CinemaBlend participates in affiliate programs with various companies. We may earn a commission when you click on or make purchases via links.
As the longest Marvel Studios film, and a fitting end to the Infinity Saga arc of the Marvel Cinematic Universe, Avengers: Endgame pretty much had it all. Except, of course, that infamous deleted scene where Robert Downey Jr.’s Tony Stark got to meet the adult version of his daughter, Morgan, played by Katherine Langford. It's a scene that audiences have only recently gotten to see thanks to its inclusion on Disney+ and that would have allowed some closer between the two Starks.
Given the description alone, it feels like that scene should have stayed in the film, but writer/director team Joe and Anthony Russo had a very specific explanation as to why they cut the scene from the final draft of Avengers: Endgame. The reason had to do with the scene not earning its place in the film, with Joe Russo explaining:
Since Thanos had that poignant experience with his daughter in Infinity War, we started playing with the idea that there was something interesting and resonant in the symmetry with Tony and his daughter.

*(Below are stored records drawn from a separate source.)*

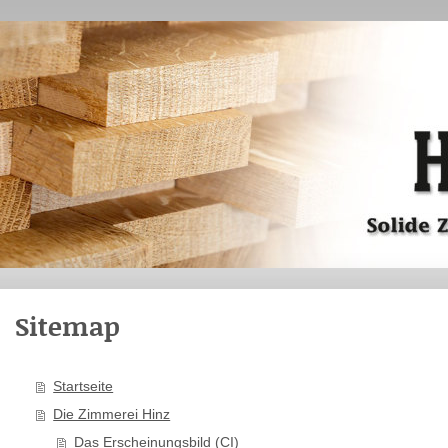
Sitemap
Startseite
Die Zimmerei Hinz
Das Erscheinungsbild (CI)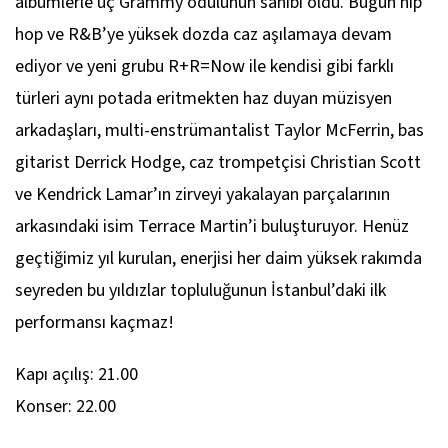
albümlerle üç Grammy ödülünün sahibi oldu. Bugün hip
hop ve R&B’ye yüksek dozda caz aşılamaya devam
ediyor ve yeni grubu R+R=Now ile kendisi gibi farklı
türleri aynı potada eritmekten haz duyan müzisyen
arkadaşları, multi-enstrümantalist Taylor McFerrin, bas
gitarist Derrick Hodge, caz trompetçisi Christian Scott
ve Kendrick Lamar’ın zirveyi yakalayan parçalarının
arkasındaki isim Terrace Martin’i buluşturuyor. Henüz
geçtiğimiz yıl kurulan, enerjisi her daim yüksek rakımda
seyreden bu yıldızlar topluluğunun İstanbul’daki ilk
performansı kaçmaz!
Kapı açılış: 21.00
Konser: 22.00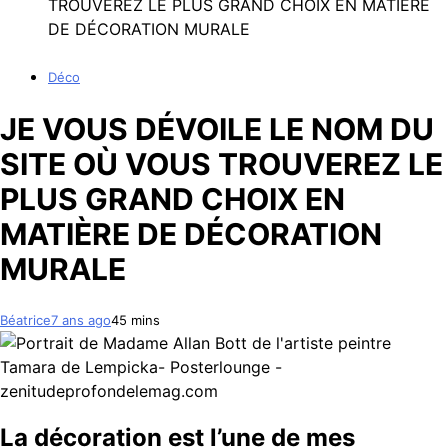
TROUVEREZ LE PLUS GRAND CHOIX EN MATIÈRE
DE DÉCORATION MURALE
Déco
JE VOUS DÉVOILE LE NOM DU
SITE OÙ VOUS TROUVEREZ LE
PLUS GRAND CHOIX EN
MATIÈRE DE DÉCORATION
MURALE
Béatrice
7 ans ago
4
5 mins
La décoration est l’une de mes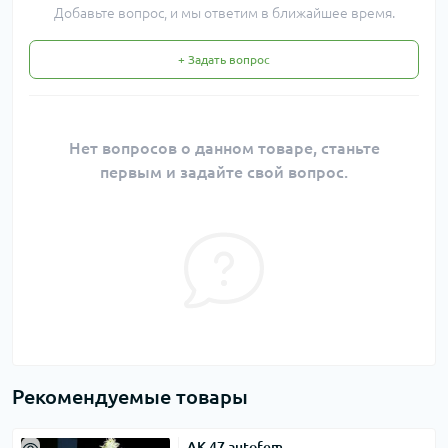
Добавьте вопрос, и мы ответим в ближайшее время.
+ Задать вопрос
Нет вопросов о данном товаре, станьте
первым и задайте свой вопрос.
Рекомендуемые товары
AK-47 autofem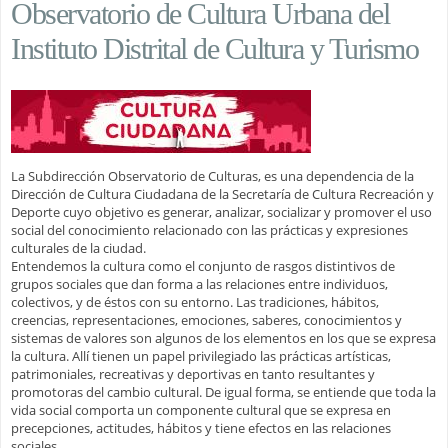
Observatorio de Cultura Urbana del
Instituto Distrital de Cultura y Turismo
La Subdirección Observatorio de Culturas, es una dependencia de la
Dirección de Cultura Ciudadana de la Secretaría de Cultura Recreación y
Deporte cuyo objetivo es generar, analizar, socializar y promover el uso
social del conocimiento relacionado con las prácticas y expresiones
culturales de la ciudad.
Entendemos la cultura como el conjunto de rasgos distintivos de
grupos sociales que dan forma a las relaciones entre individuos,
colectivos, y de éstos con su entorno. Las tradiciones, hábitos,
creencias, representaciones, emociones, saberes, conocimientos y
sistemas de valores son algunos de los elementos en los que se expresa
la cultura. Allí tienen un papel privilegiado las prácticas artísticas,
patrimoniales, recreativas y deportivas en tanto resultantes y
promotoras del cambio cultural. De igual forma, se entiende que toda la
vida social comporta un componente cultural que se expresa en
precepciones, actitudes, hábitos y tiene efectos en las relaciones
sociales.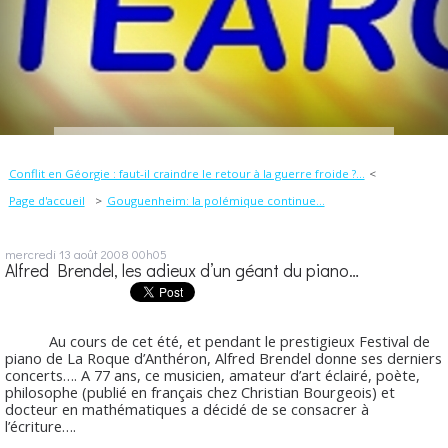
Conflit en Géorgie : faut-il craindre le retour à la guerre froide ?...
Page d'accueil
Gouguenheim: la polémique continue...
mercredi 13
août 2008
00h05
Alfred Brendel, les adieux d’un géant du piano…
Au cours de cet été, et pendant le prestigieux Festival de
piano de La Roque d’Anthéron, Alfred Brendel donne ses derniers
concerts…. A 77 ans, ce musicien, amateur d’art éclairé, poète,
philosophe (publié en français chez Christian Bourgeois) et
docteur en mathématiques a décidé de se consacrer à
l’écriture….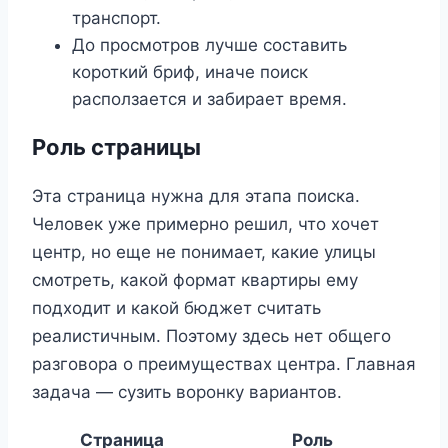
транспорт.
До просмотров лучше составить
короткий бриф, иначе поиск
расползается и забирает время.
Роль страницы
Эта страница нужна для этапа поиска.
Человек уже примерно решил, что хочет
центр, но еще не понимает, какие улицы
смотреть, какой формат квартиры ему
подходит и какой бюджет считать
реалистичным. Поэтому здесь нет общего
разговора о преимуществах центра. Главная
задача — сузить воронку вариантов.
Страница
Роль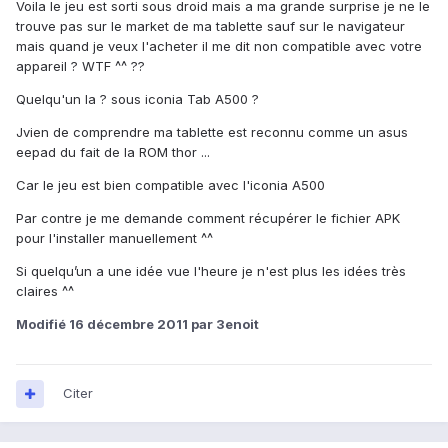
Voila le jeu est sorti sous droid mais a ma grande surprise je ne le
trouve pas sur le market de ma tablette sauf sur le navigateur
mais quand je veux l'acheter il me dit non compatible avec votre
appareil ? WTF ^^ ??
Quelqu'un la ? sous iconia Tab A500 ?
Jvien de comprendre ma tablette est reconnu comme un asus
eepad du fait de la ROM thor ...
Car le jeu est bien compatible avec l'iconia A500
Par contre je me demande comment récupérer le fichier APK
pour l'installer manuellement ^^
Si quelqu’un a une idée vue l'heure je n'est plus les idées très
claires ^^
Modifié
16 décembre 2011
par 3enoit
Citer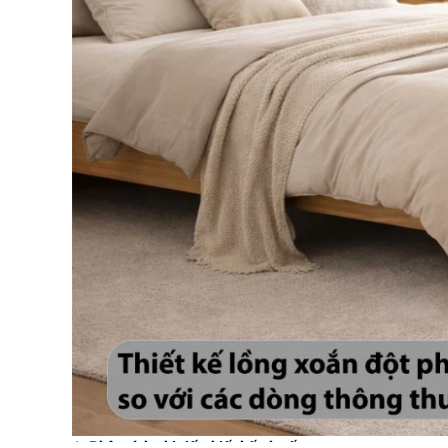
1. Phân tích chi tiết thiết kế và cấu tạo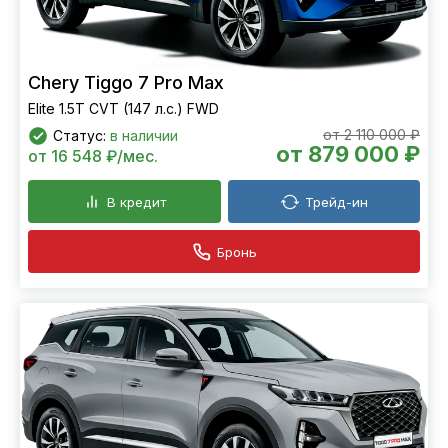
Chery Tiggo 7 Pro Max
Elite 1.5T CVT (147 л.с.) FWD
от 2 110 000 ₽
Статус:
в наличии
от 879 000 ₽
от 16 548 ₽/мес.
В кредит
Трейд-ин
Бронь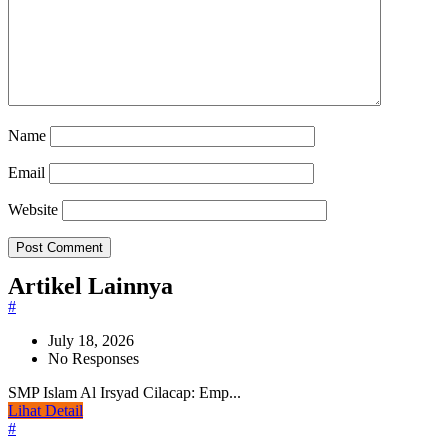
Name
Email
Website
Artikel Lainnya
#
July 18, 2026
No Responses
SMP Islam Al Irsyad Cilacap: Emp...
Lihat Detail
#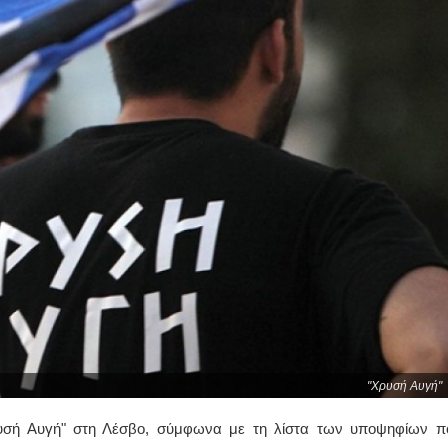
"Χρυσή Αυγή"
Χρυσή Αυγή" στη Λέσβο, σύμφωνα με τη λίστα των υποψηφίων π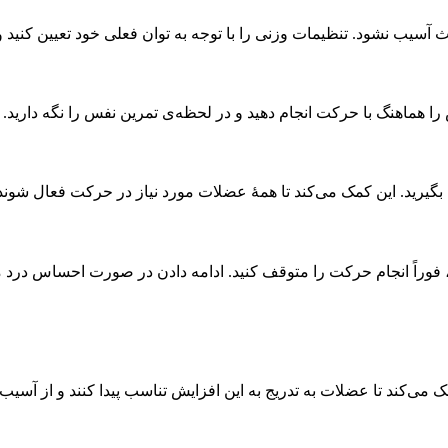
آسیب نشود. تنظیمات وزنی را با توجه به توان فعلی خود تعیین کنید و ب
هماهنگ با حرکت انجام دهید و در لحظه‌ی تمرین نفس را نگه دارید.
بگیرید. این کمک می‌کند تا همهٔ عضلات مورد نیاز در حرکت فعال شوند
د، فوراً انجام حرکت را متوقف کنید. ادامه دادن در صورت احساس در
مک می‌کند تا عضلات به تدریج به این افزایش تناسب پیدا کنند و از آسی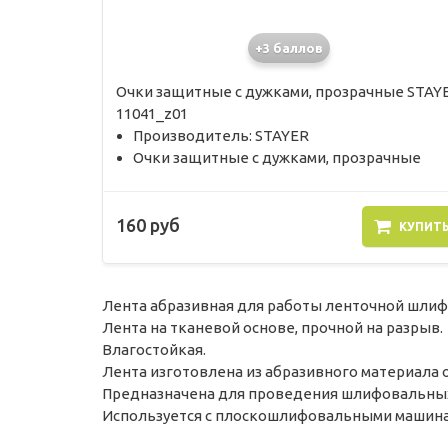
+3 баллов
Очки защитные с дужками, прозрачные STAY
11041_z01
Производитель: STAYER
Очки защитные с дужками, прозрачные
160 руб
КУПИТ
Лента абразивная для работы ленточной шли
Лента на тканевой основе, прочной на разрыв.
Влагостойкая.
Лента изготовлена из абразивного материала 
Предназначена для проведения шлифовальных р
Используется с плоскошлифовальными машина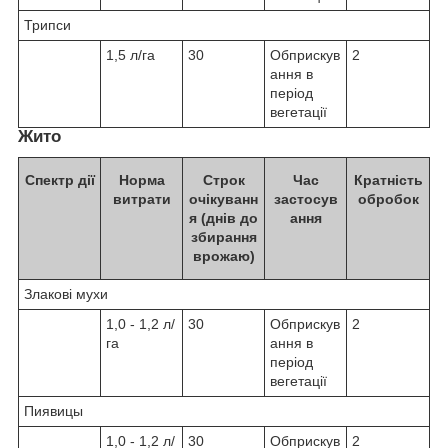
Трипси
1,5 л/га
30
Обприскув
2
ання в
період
вегетації
Жито
Спектр дії
Норма
Строк
Час
Кратність
витрати
очікуванн
застосув
обробок
я (днів до
ання
збирання
врожаю)
Злакові мухи
1,0 - 1,2 л/
30
Обприскув
2
га
ання в
період
вегетації
Пиявицы
1,0 - 1,2 л/
30
Обприскув
2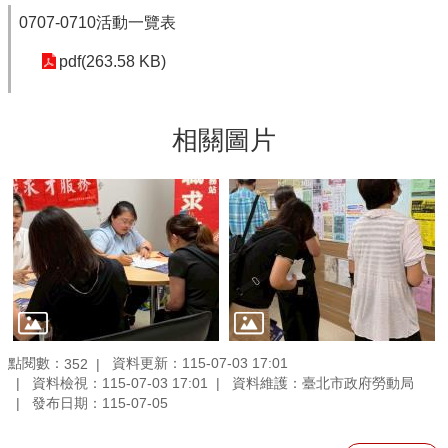
0707-0710活動一覽表
pdf(263.58 KB)
相關圖片
點閱數：
資料更新：115-07-03 17:01
352
資料檢視：115-07-03 17:01
資料維護：臺北市政府勞動局
發布日期：115-07-05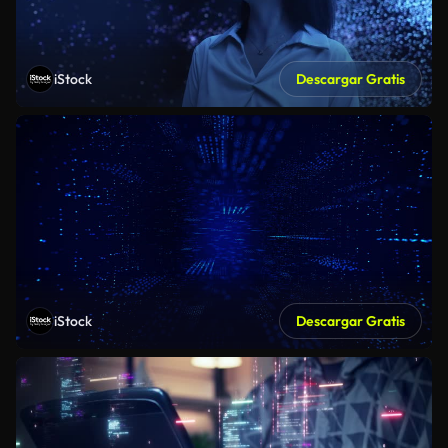
iStock
Descargar Gratis
iStock
Descargar Gratis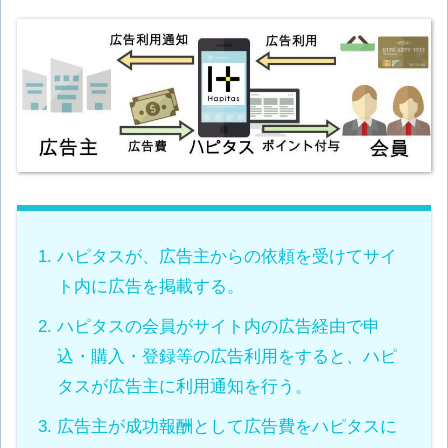
ハピタスが、広告主からの依頼を受けてサイ
ト内に広告を掲載する。
ハピタスの会員がサイト内の広告経由で申
込・購入・登録等の広告利用をすると、ハピ
タスが広告主に利用通知を行う。
広告主が成功報酬として広告費をハピタスに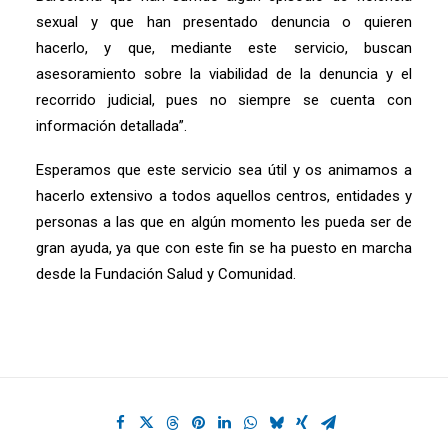
sexual y que han presentado denuncia o quieren
hacerlo, y que, mediante este servicio, buscan
asesoramiento sobre la viabilidad de la denuncia y el
recorrido judicial, pues no siempre se cuenta con
información detallada”.
Esperamos que este servicio sea útil y os animamos a
hacerlo extensivo a todos aquellos centros, entidades y
personas a las que en algún momento les pueda ser de
gran ayuda, ya que con este fin se ha puesto en marcha
desde la Fundación Salud y Comunidad.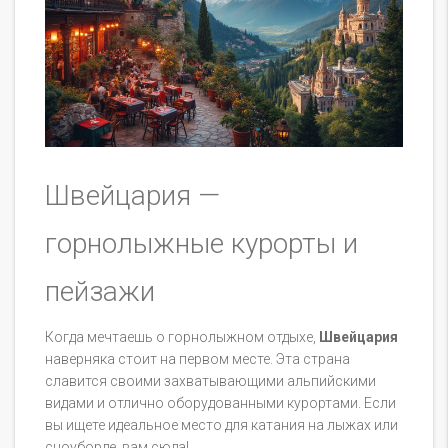
Швейцария —
горнолыжные курорты и
пейзажи
Когда мечтаешь о горнолыжном отдыхе,
Швейцария
наверняка стоит на первом месте. Эта страна
славится своими захватывающими альпийскими
видами и отлично оборудованными курортами. Если
вы ищете идеальное место для катания на лыжах или
сноуборде, вам сюда!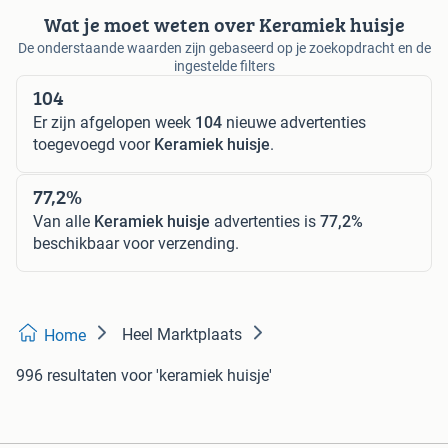
Wat je moet weten over Keramiek huisje
De onderstaande waarden zijn gebaseerd op je zoekopdracht en de
ingestelde filters
104
Er zijn afgelopen week
104
nieuwe advertenties
toegevoegd voor
Keramiek huisje
.
77,2%
Van alle
Keramiek huisje
advertenties is
77,2%
beschikbaar voor verzending.
Heel Marktplaats
Home
996 resultaten
voor 'keramiek huisje'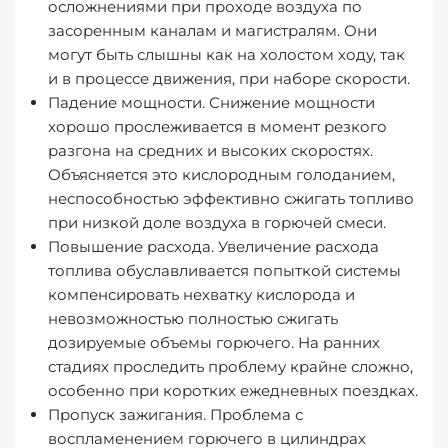
осложнениями при проходе воздуха по
засоренным каналам и магистралям. Они
могут быть слышны как на холостом ходу, так
и в процессе движения, при наборе скорости.
Падение мощности
. Снижение мощности
хорошо прослеживается в момент резкого
разгона на средних и высоких скоростях.
Объясняется это кислородным голоданием,
неспособностью эффективно сжигать топливо
при низкой доле воздуха в горючей смеси.
Повышение расхода
. Увеличение расхода
топлива обуславливается попыткой системы
компенсировать нехватку кислорода и
невозможностью полностью сжигать
дозируемые объемы горючего. На ранних
стадиях проследить проблему крайне сложно,
особенно при коротких ежедневных поездках.
Пропуск зажигания
. Проблема с
воспламенением горючего в цилиндрах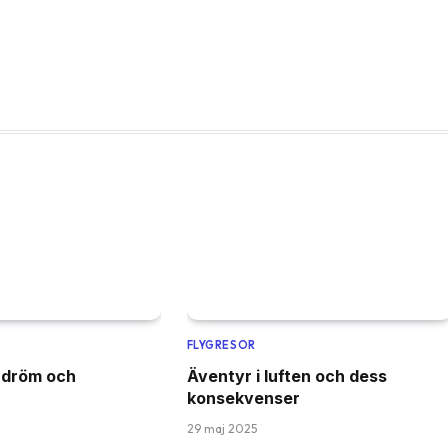
FLYGRESOR
 dröm och
Äventyr i luften och dess
konsekvenser
29 maj 2025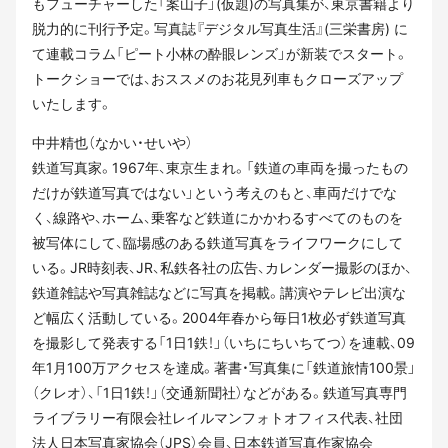
もフューチャーした「案山子」(仮題)の写真集が、東京書籍より
脱力的に刊行予定。写真誌『デジタル写真生活』(三栄書房) に
て連載コラム「ピート小林の酔眼レンズ」が新装でスタート。
トークショーでは、おススメのお花見列車もクローズアップ
いたします。
中井精也（なかい・せいや）
鉄道写真家。1967年、東京生まれ。「鉄道の車両を撮ったもの
だけが鉄道写真ではない」という考えのもと、車両だけでな
く、線路や、ホーム、乗客など鉄道にかかわるすべてのものを
被写体にして、臨場感のある鉄道写真をライフワークにして
いる。JR時刻表、JR、私鉄各社の広告、カレンダー撮影のほか、
鉄道雑誌や写真雑誌などに写真を掲載。講演やテレビ出演な
ど幅広く活動している。2004年春から毎日1枚必ず鉄道写真
を撮影して発表する「1日1鉄！」（いちにちいちてつ）を連載、09
年1月100万アクセスを達成。著書・写真集に「鉄道旅情100景」
（クレオ）、「1日1鉄！」（交通新聞社）などがある。鉄道写真専門
ライブラリー有限会社レイルマンフォトオフィス代表、社団
法人日本写真家協会（JPS）会員、日本鉄道写真作家協会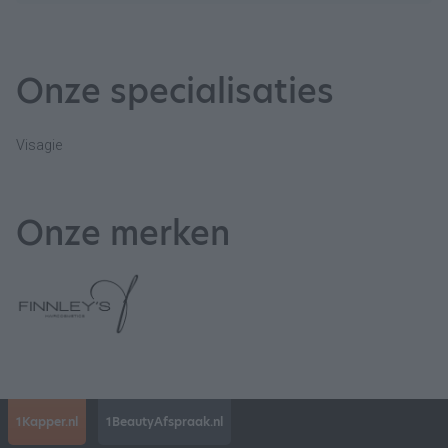
Onze specialisaties
Visagie
Onze merken
1Kapper.nl
1BeautyAfspraak.nl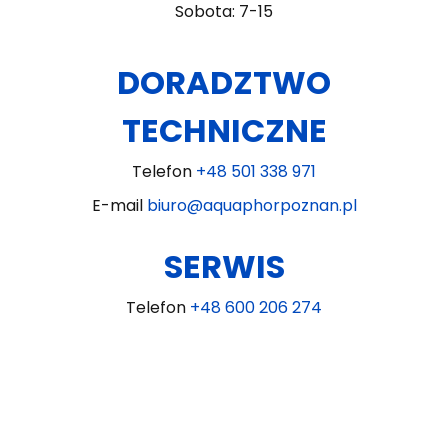
Sobota: 7-15
DORADZTWO
TECHNICZNE
Telefon
+48 501 338 971
E-mail
biuro@aquaphorpoznan.pl
SERWIS
Telefon
+48 600 206 274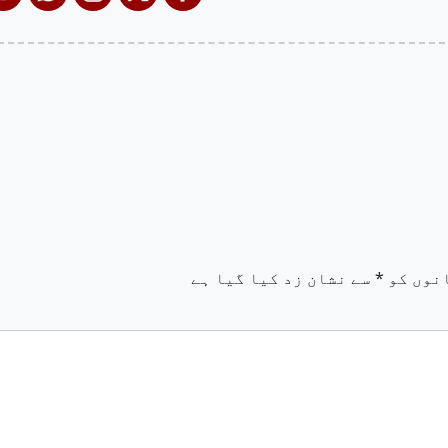
نوں کو
*
سے نشان زد کیا گیا ہے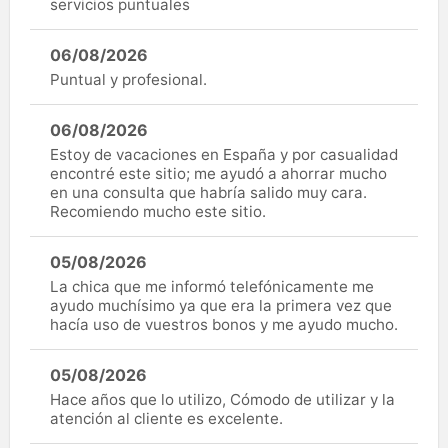
servicios puntuales
06/08/2026
Puntual y profesional.
06/08/2026
Estoy de vacaciones en España y por casualidad
encontré este sitio; me ayudó a ahorrar mucho
en una consulta que habría salido muy cara.
Recomiendo mucho este sitio.
05/08/2026
La chica que me informó telefónicamente me
ayudo muchísimo ya que era la primera vez que
hacía uso de vuestros bonos y me ayudo mucho.
05/08/2026
Hace años que lo utilizo, Cómodo de utilizar y la
atención al cliente es excelente.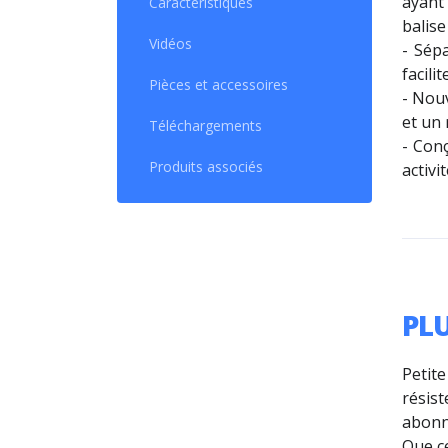
ayant
Caractéristiques
balise
Vidéos
- Sép
facili
Pièces et accessoires
- Nou
et un
Téléchargements
- Conç
Produits associés
activit
PL
Petit
résist
abonn
Que ce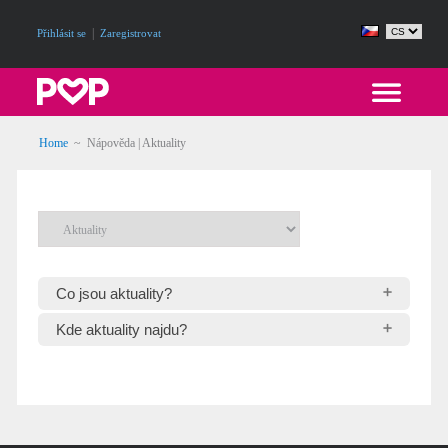
|
Přihlásit se
Zaregistrovat
Home
~
Nápověda | Aktuality
Co jsou aktuality?
Kde aktuality najdu?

The reason we ended up moving away from it is, once we shot it, we began to understand as we were actually shooting it, is that the audience didn’t have a relationship with his adult daughter in the film. They had a relationship with his young daughter but not with his adult daughter. It didn’t feel like it was as powerful as we may have thought so we began to move away from it.
Look, having Katherine Langford’s grown-up Morgan in Avengers: Endgame might feel like a good idea, as it’s the end of Tony’s story, and that little comfort does seem like a fitting note to include that final movement. But the Russo brothers felt it actually detracted from the audience's understanding of the relationship between Tony Stark and his daughter, who is young during the events in Endgame. Luckily, it's now included in the extra features of the Disney+ version of the film, so you can see if you are of the same mind as the directors of the movie or not.
The explanation given to Inverse by Joe and Anthony Russo does make sense though, as the audience was endeared with Morgan as a child, so that’s where the real emotional meat of Tony Stark’s Avengers: Endgame death really stuck. Your mileage may vary when it comes to Katherine Langford’s Morgan informing Tony Stark that what he did saved the universe, but when young Alexandra Rabe’s Morgan tells Happy Hogan she wants a cheeseburger, it’s harder to dodge that emotional bullet because she’s primarily who we know that character to be.
Deleted scenes exist specifically because of moments like this attempted closer to Tony and Morgan Stark’s story in Avengers: Endgame. These are the types of moments that, in previous eras, would fall to the sands of time; but now, merely need to wait for the home video release to bring them to the public’s attention. So audiences can enjoy Tony and Morgan saying goodbye, while also enjoying the version of Avengers: Endgame they fell in love with in theaters.